In a first aspect, the present application provides a file processing method for a distributed system, which includes: receiving a file having predetermined identifiers; splitting the file into a plurality of subfiles based on a size of the file, a number of the predetermined identifiers in the file and a number of servers in the distributed system, each of the plurality of subfiles comprising an identical number of the predetermined identifiers; and sending, in response to a file processing request sent by at least one of the servers in the distributed system, the plurality of subfiles to a corresponding server for parallel processing of the file.
In some embodiments, the number of the plurality of subfiles is an integer multiple of the number of the servers in the distributed system.
In some embodiments, the method further includes, after the sending the plurality of subfiles to the corresponding server for the parallel processing of the file: merging the subfiles processed by the corresponding server to generate a merged file; and setting an access permission of the merged file to a share permission or a non-share permission.
In some embodiments, the file is a genetic information file.
In some embodiments, the splitting the file into the plurality of subfiles based on the size of the file, the number of the predetermined identifiers in the file and the number of the servers in the distributed system comprises: determining a number of the plurality of subfiles to be generated and a number of the predetermined identifiers in each of the plurality of subfiles, based on the size of the file, the number of the predetermined identifiers in the file and the number of the servers in the distributed system; and splitting the file into the plurality of subfiles based on the number of the plurality of subfiles to be generated and the number of the predetermined identifiers in each of the plurality of subfiles.
In a second aspect, the present application provides an apparatus for processing a file in a distributed system, which includes: a receiving unit for receiving a file having predetermined identifiers; a splitting unit for splitting the file into a plurality of subfiles based on a size of the file, a number of the predetermined identifiers in the file and a number of servers in the distributed system, each of the plurality of subfiles comprising an identical number of the predetermined identifiers; and a parallel processing unit for sending, in response to a file processing request sent by at least one of the servers in the distributed system, the plurality of subfiles to a corresponding server for parallel processing of the file.
In some embodiments, the number of the plurality of subfiles is an integer multiple of the number of the servers in the distributed system.
In some embodiments, the parallel processing unit is further configured to: merge the subfiles processed by the corresponding server to generate a merged file; and set an access permission of the merged file to a share permission or a non-share permission.
In some embodiments, the file is a genetic information file.
In some embodiments, the splitting unit is further configured to: determine a number of the plurality of subfiles to be generated and a number of the predetermined identifiers in each of the plurality of subfiles, based on the size of the file, the number of the predetermined identifiers in the file and the number of the servers in the distributed system; and split the file into the plurality of subfiles based on the number of the plurality of subfiles to be generated and the number of the predetermined identifiers in each of the plurality of subfiles.
The method and apparatus for processing the file in the distributed system provided by the embodiments of the present application improve the processing efficiency of a genetic information file, and implement load balancing.

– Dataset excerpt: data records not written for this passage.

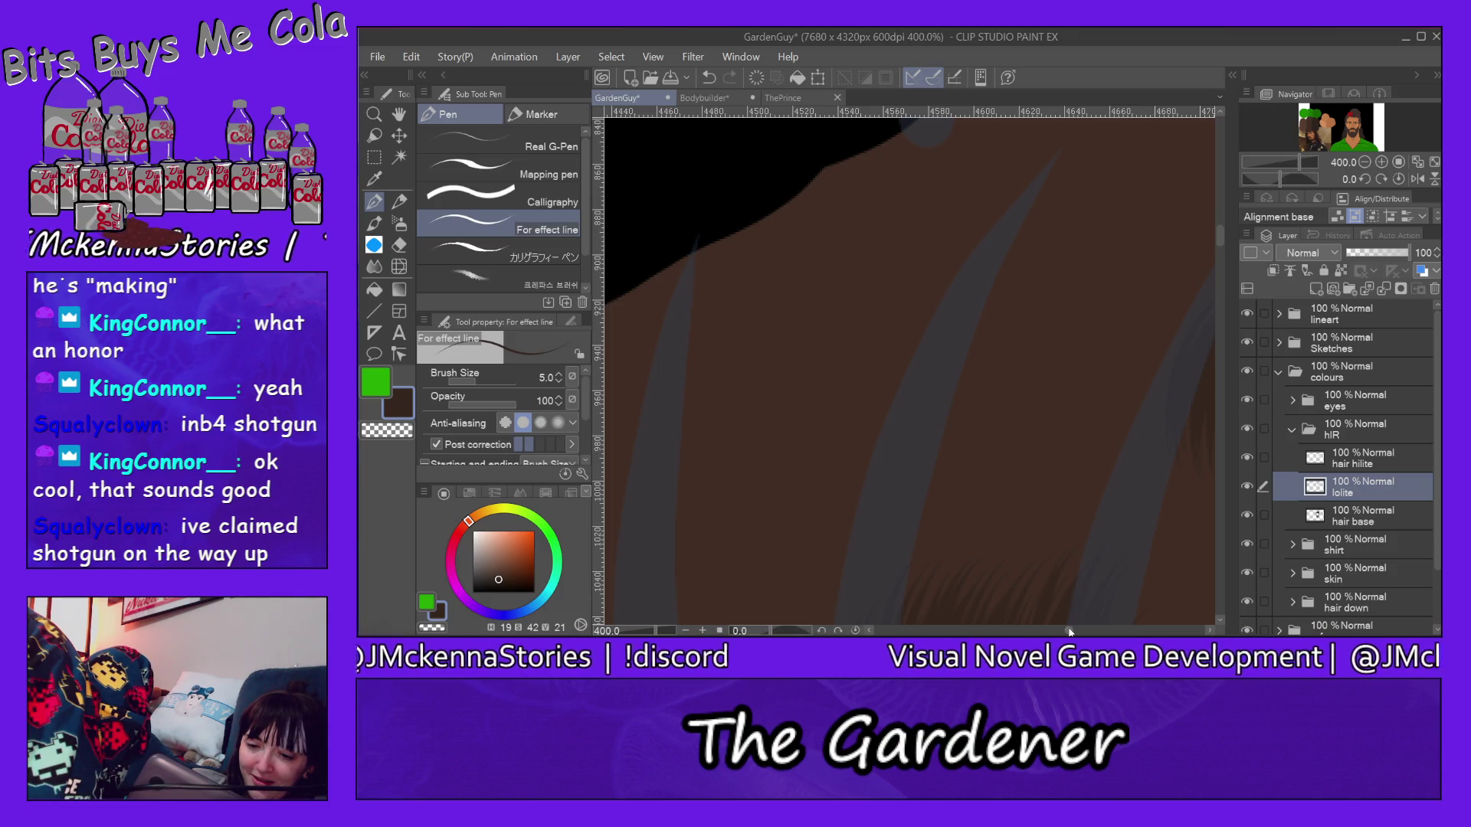
{"action": "scroll", "coordinate": [1081, 631], "scroll_direction": "right", "scroll_amount": 2}
{"action": "scroll", "coordinate": [1078, 630], "scroll_direction": "right", "scroll_amount": 2}
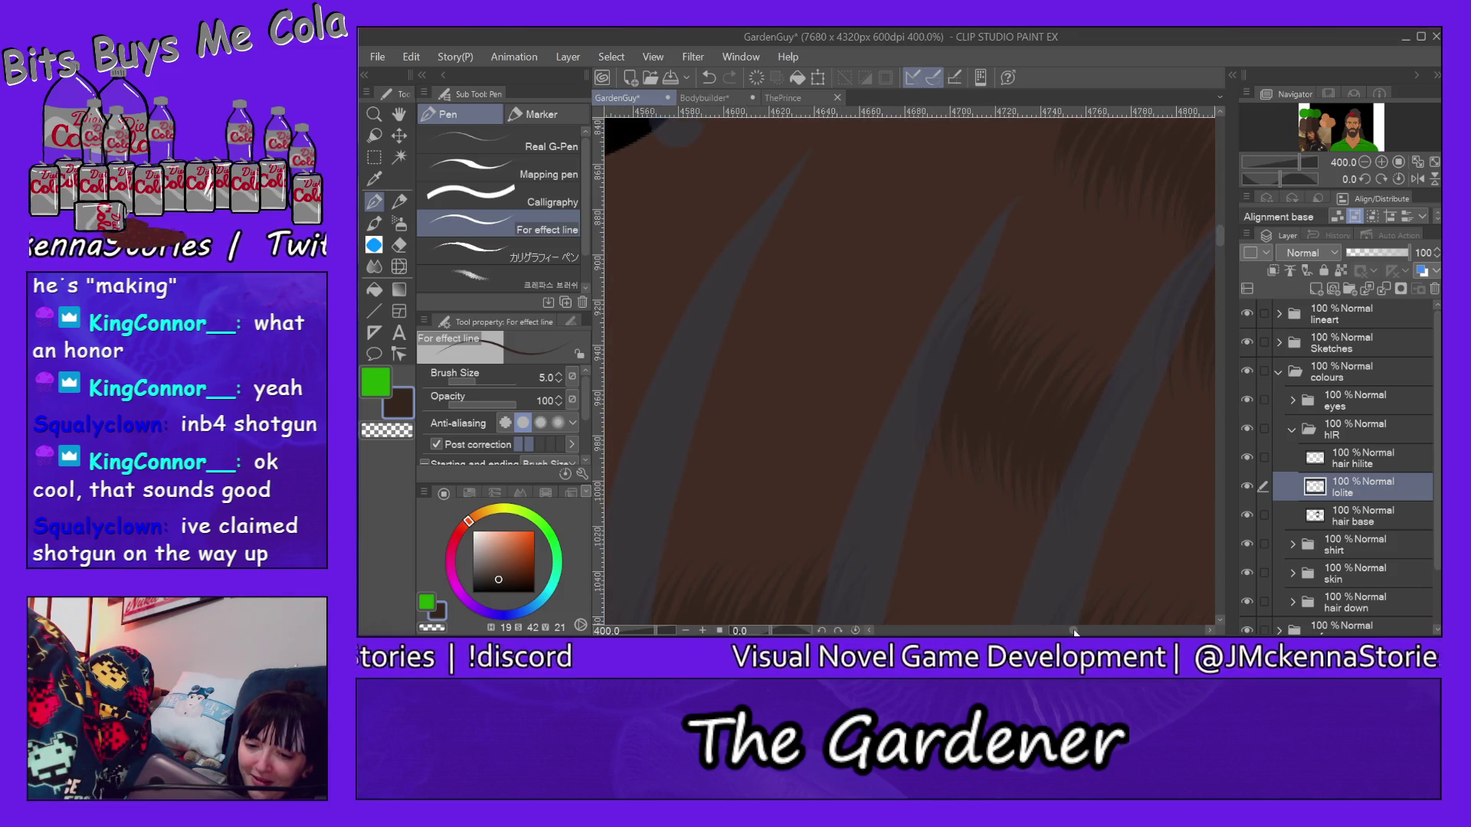
{"action": "scroll", "coordinate": [1075, 631], "scroll_direction": "right", "scroll_amount": 2}
{"action": "scroll", "coordinate": [1075, 632], "scroll_direction": "left", "scroll_amount": 1}
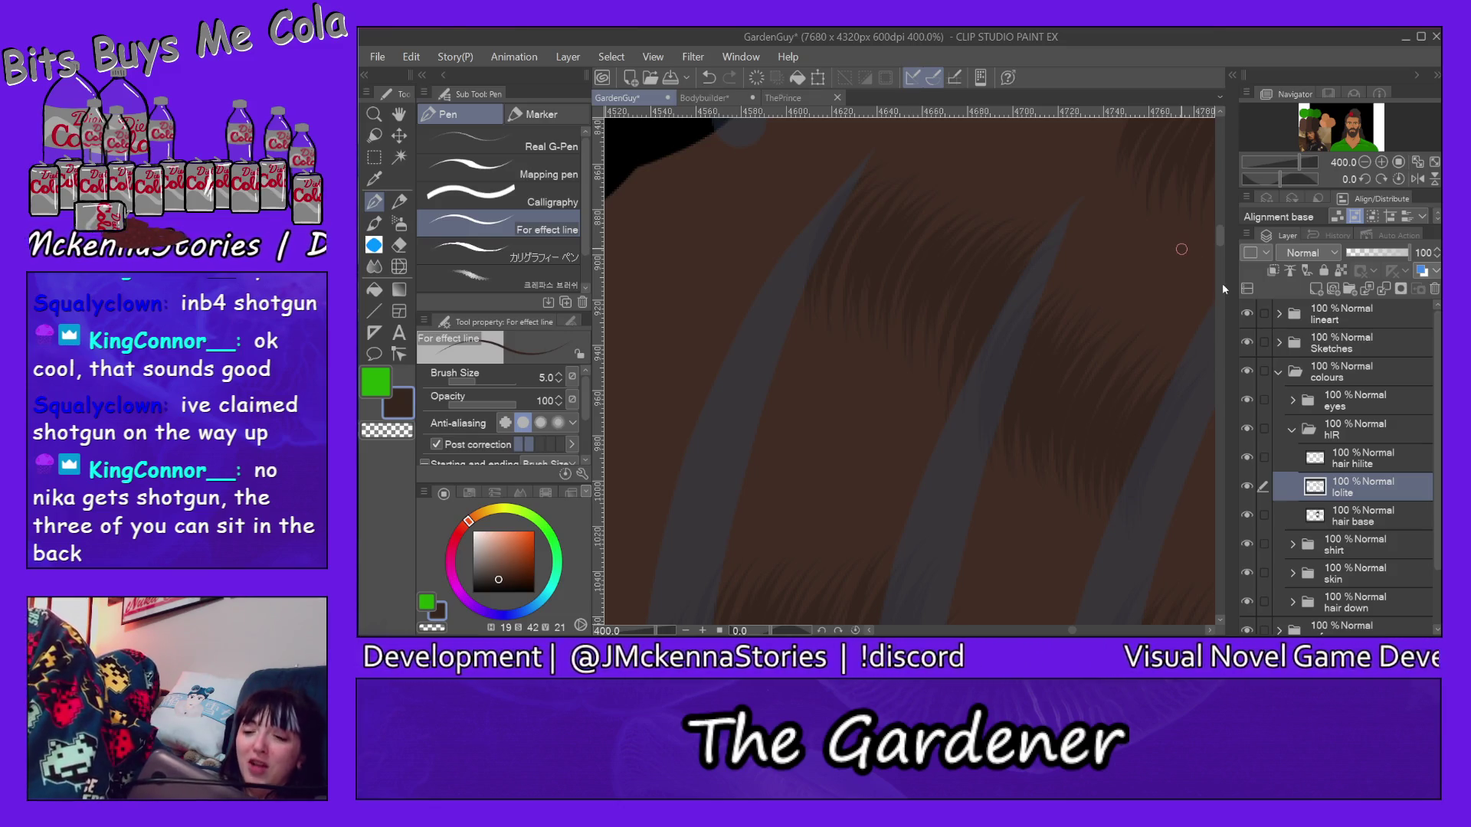
{"action": "scroll", "coordinate": [1222, 230], "scroll_direction": "up", "scroll_amount": 3}
{"action": "scroll", "coordinate": [1221, 231], "scroll_direction": "up", "scroll_amount": 1}
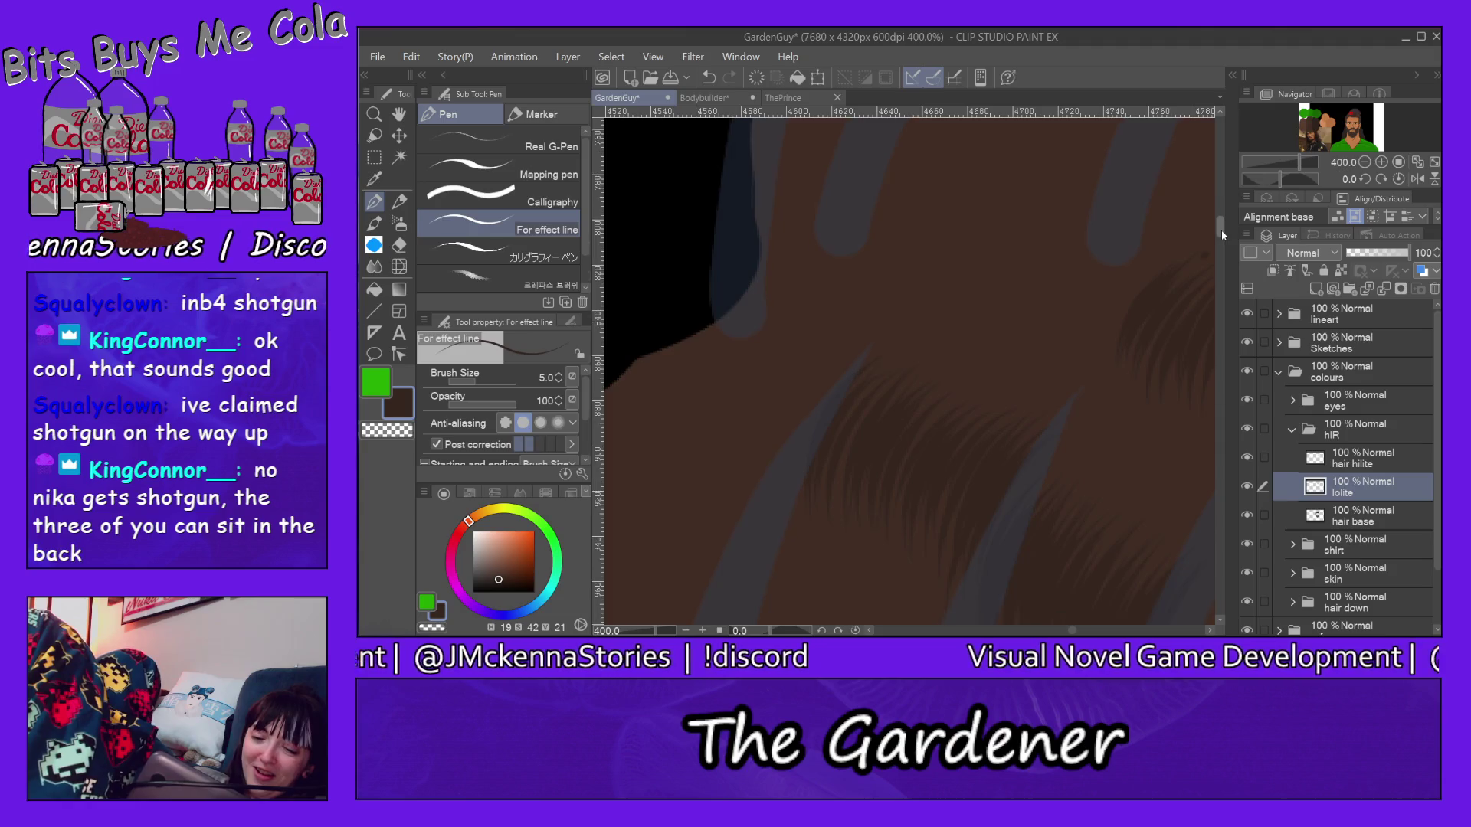
{"action": "scroll", "coordinate": [1103, 295], "scroll_direction": "up", "scroll_amount": 1}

BRIEF DESCRIPTION OF THE DRAWINGS

Other features, purposes and advantages of the present application will become more apparent from a reading of the detailed description of the non-limiting embodiments, said description being given in relation to the accompanying drawings, among which::

FIG. 1 is an architecture diagram of an exemplary system where the present application may be applied;

FIG. 2 is a flow chart of a method for processing a file in a distributed system according to an embodiment of the present application;

FIG. 3 is a schematic diagram of an application scenario of a method for processing a file in a distributed system according to the present application;

FIG. 4 is a schematic structural diagram of an apparatus for processing a file in a distributed system according to an embodiment of the present application; and

FIG. 5 is a schematic structural diagram of a computer system adapted to implement a terminal device or server according to an embodiment of the present application.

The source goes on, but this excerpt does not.